I think this could be accomplished by overloading the where function with a 
second filterfunction variant that takes 2 parameters: the event considered + 
the partial match (as a Map<String,T> with T the class of the event)


Third one is - i think - more difficult to accomplish, and that's more complex 
graphs i asked in my original e-mail (eg two states having 2 transitions ending 
in the same state). The problem here is that it allows one to construct cyclic 
states, and the PatternStream takes a Map<String,T> as input, which cannot 
express a state occuring twice, neither the order (which event was the first 
and which event was the second). In the problem i'm trying to solve cyclic 
states are not necessary, but i can imagine usecases exist.

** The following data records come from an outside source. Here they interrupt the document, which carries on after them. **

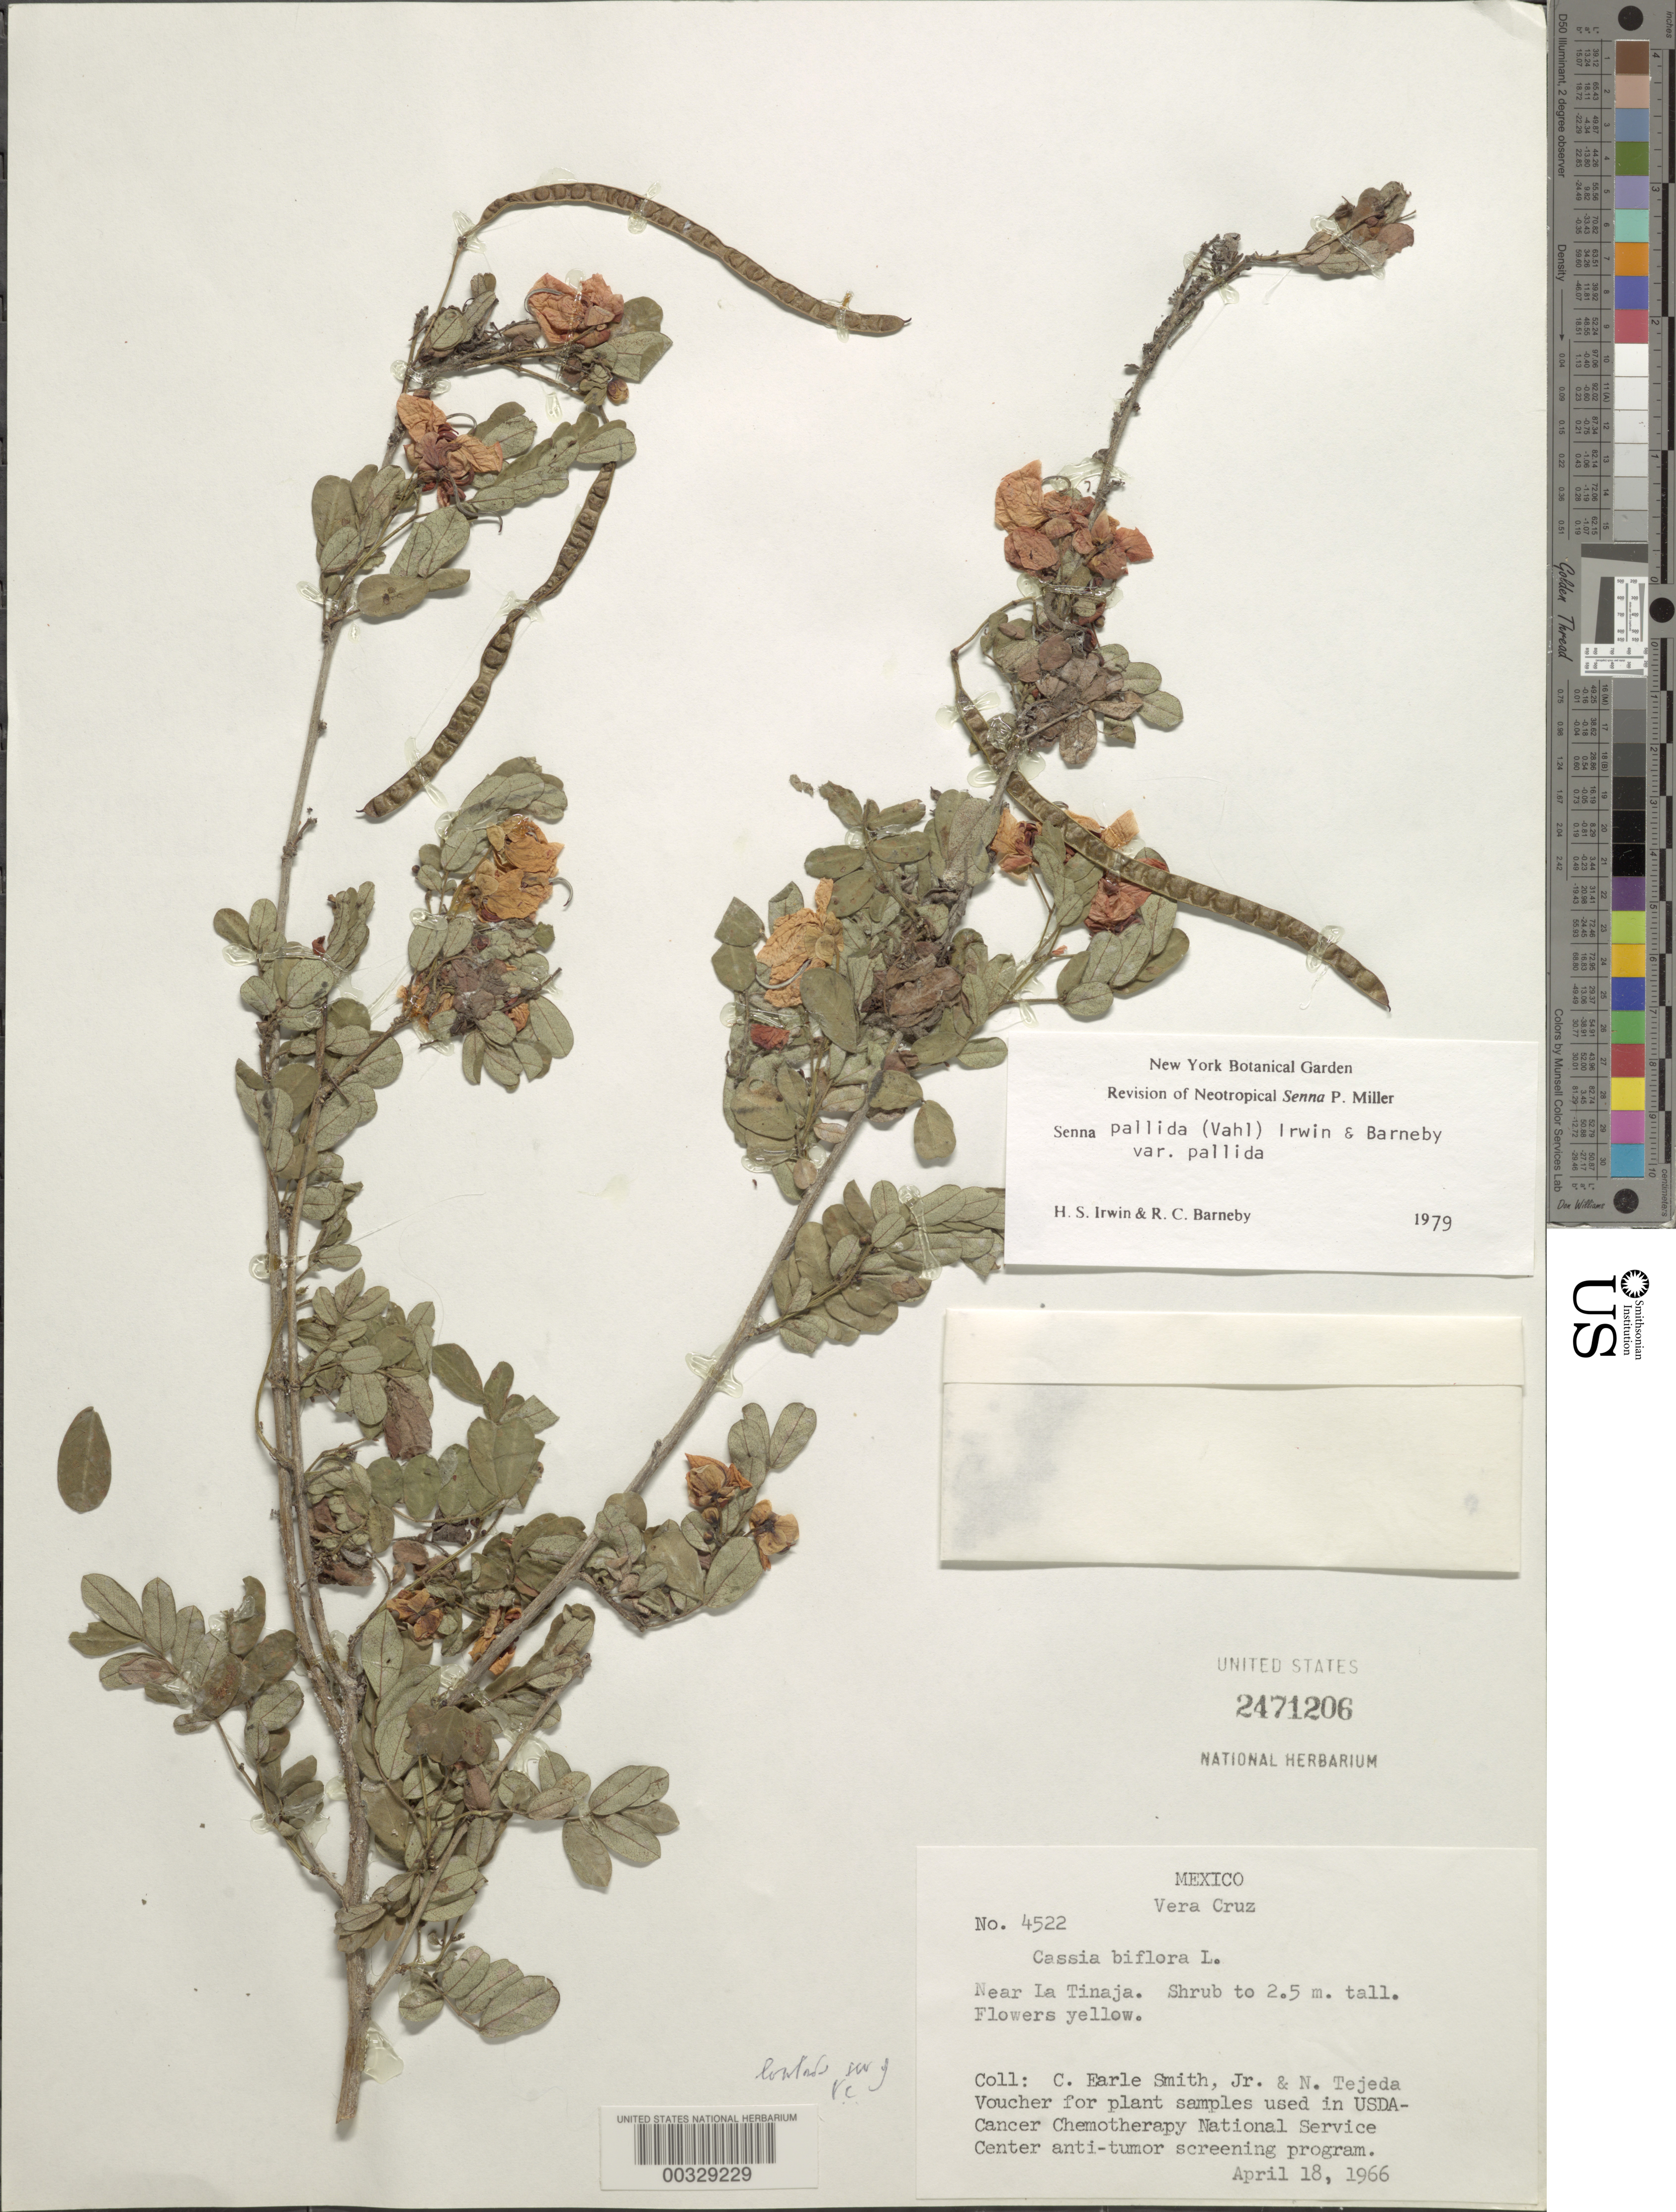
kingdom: Plantae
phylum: Tracheophyta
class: Magnoliopsida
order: Fabales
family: Fabaceae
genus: Senna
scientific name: Senna pallida var. pallida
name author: (Vahl) H.S. Irwin & Barneby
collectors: C. E. Smith Jr. & N. Tejeda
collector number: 4522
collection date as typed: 18 Apr 1966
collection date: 1966-04-18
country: Mexico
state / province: Veracruz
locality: Near la tinaja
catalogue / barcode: US 2471206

I think the NFA implementation would already allow such scenario's but the 
nfacompiler and the CEP api would need changing.
I wonder if the problem i'm facing is exotic (so a custom CEP would be more 
logic) or it is just something that should be implemented in the flink CEP. I'm 
relatively new to CEP, so i cannot compare which other systems/implementations. 
I'd like to try implementing the changes myself (at least the first two) after 
taking some advice here ...
thanks!greetings,Frank





On Wed, Sep 14, 2016 at 5:22 PM, Frank Dekervel <ker...@gmail.com> wrote:

Hello,
I'm trying to model a FSM using the flink CEP patterns. However, there is 
something i can't figure out as all the documentation examples are linear 
(either you go to the single possible next state, either no match).
Suppose that two transitions lead from one state to two different states. I 
guess this is doable by just defining multiple followedBy/next on the same 
state.
But what about two different states that can end up in the same state (in the 
order / delivery example: suppose there are two different delivery methods, 
having a separate starting state but resulting in the same end state). It is 
possible to deduplicate the "delivered" state but this would lead to difficult 
to manage patterns when things get more complex.